**TEXT SHOWN:**
━━━━━━━━━━━━━━━━━━━━
バイリンガル・レビュー: 雪煙チェース – 東野圭吾

Here is another entry in Higashino’s series about skiing and snowboarding. I also reviewed and posted a short translation of Hakugin Jack, from the same series. This novel features two of the same characters from Hakugin Jack, but it’s not necessary to read the previous novels before reading this one.

This is a murder mystery, but solving the murder is an afterthought to the story of Tatsumi, the prime suspect, fleeing the police as he tries to find the “goddess” who can confirm his alibi. It jumps back and forth from the perspectives of the fleeing second-rate college students to an underrated pawn in the police force and his partner in pursuit. It plays out as both a police procedural, complete with Metropolitan Police Department politics, and a fugitive story.
━━━━━━━━━━━━━━━━━━━━
**RECORDED DATA:**
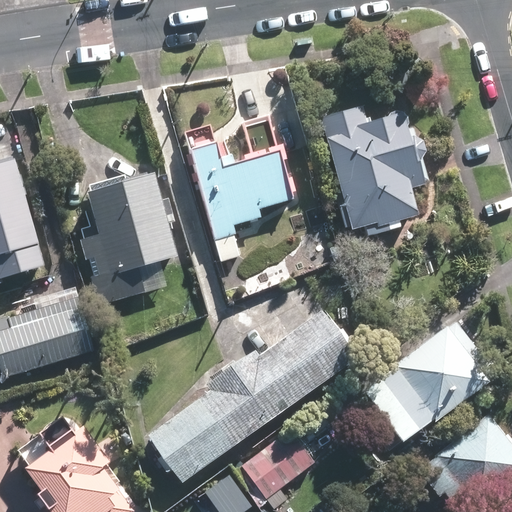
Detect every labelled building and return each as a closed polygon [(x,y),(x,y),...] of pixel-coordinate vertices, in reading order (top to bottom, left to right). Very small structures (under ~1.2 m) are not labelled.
━━━━━━━━━━━━━━━━━━━━
**STATED GOAL 1:** From the book review, reproduce the passage between "バイリンガル・レビュー: 雪煙チェース –" and "a fugitive story.", inclusive.
**STATED GOAL 2:** According to the book review, what is the prime suspect searching for while he flees the police?
**STATED GOAL 3:** Extend the review of the Higashino skiing mystery, picking up after its last sentence.

**RIGHT ANSWER 1:**
バイリンガル・レビュー: 雪煙チェース – 東野圭吾

Here is another entry in Higashino’s series about skiing and snowboarding. I also reviewed and posted a short translation of Hakugin Jack, from the same series. This novel features two of the same characters from Hakugin Jack, but it’s not necessary to read the previous novels before reading this one.

This is a murder mystery, but solving the murder is an afterthought to the story of Tatsumi, the prime suspect, fleeing the police as he tries to find the “goddess” who can confirm his alibi. It jumps back and forth from the perspectives of the fleeing second-rate college students to an underrated pawn in the police force and his partner in pursuit. It plays out as both a police procedural, complete with Metropolitan Police Department politics, and a fugitive story.

**RIGHT ANSWER 2:** He is searching for the "goddess" who can confirm his alibi.

**RIGHT ANSWER 3:**
これは東野さんのスキーとスノーボードについてのシリーズの一冊になる小説です。このシリーズの作品の『白銀ジャック』もレビューしました。二人の登場人物は両方の小説に登場しますが、『雪煙チェース』を読む前に前の作品を読む必要がないと思います。

殺人ミステリーですが、竜実という主人公の逃亡で、アリバイを証明できる「女神」を探している筋書きは一番注目されています。二流大学生の逃亡の場面とポーンの警察と彼の相棒の追跡場面で交互に展開する物語です。警視庁の地位争いを含めた警察小説と逃亡者物語と同時に進んでいきます。